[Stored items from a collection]
*** Begin section ***

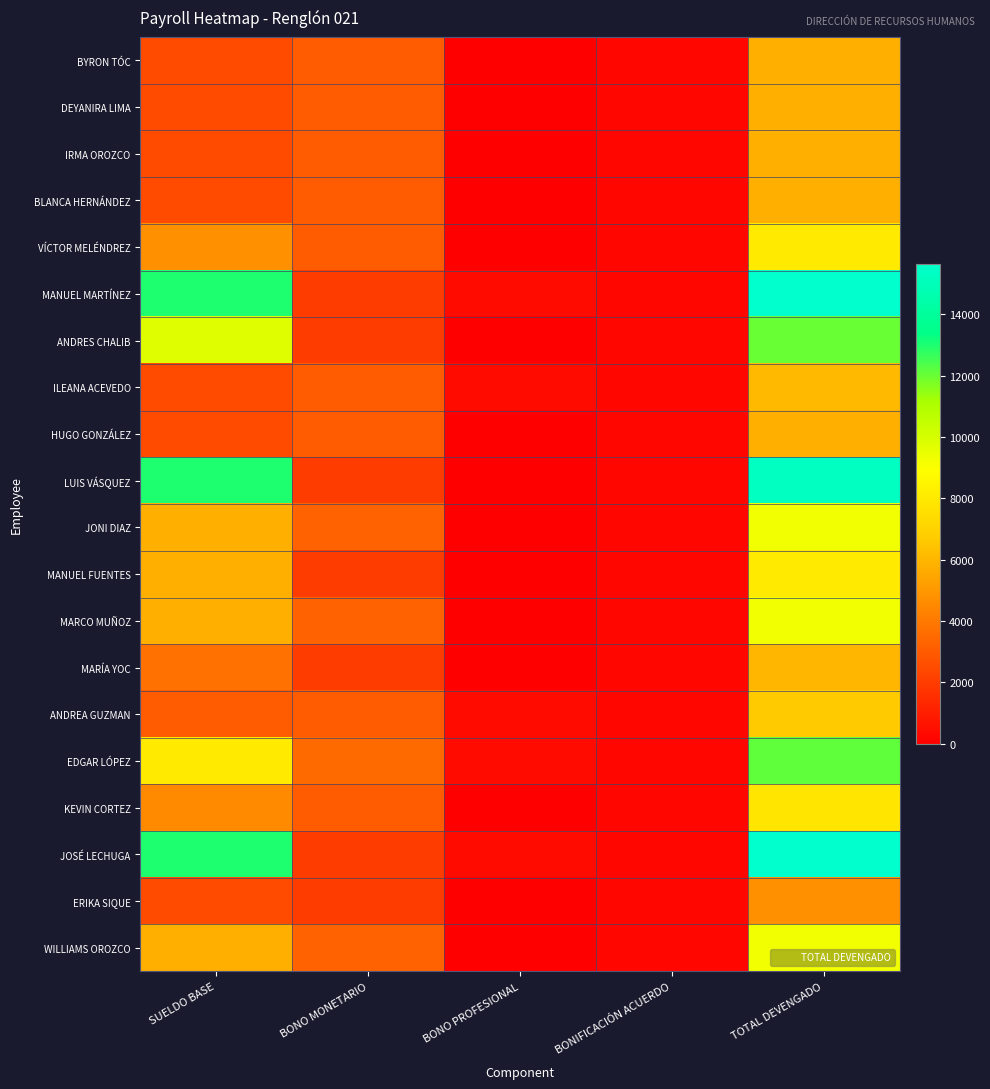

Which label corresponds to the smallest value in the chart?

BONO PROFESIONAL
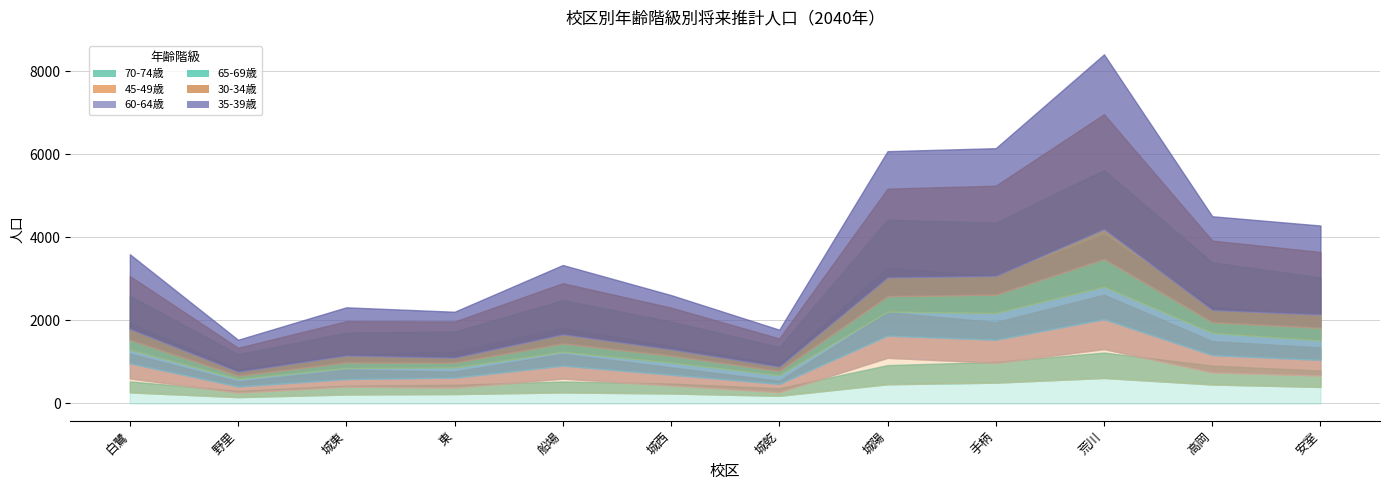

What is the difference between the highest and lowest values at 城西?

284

*** End section ***

Rename "chart" as "graph" everywhere it occurs in the rows above, changing nothing else. Omit the pictures from your answer.

Expected answer:
Which label corresponds to the smallest value in the graph?

BONO PROFESIONAL

What is the difference between the highest and lowest values at 城西?

284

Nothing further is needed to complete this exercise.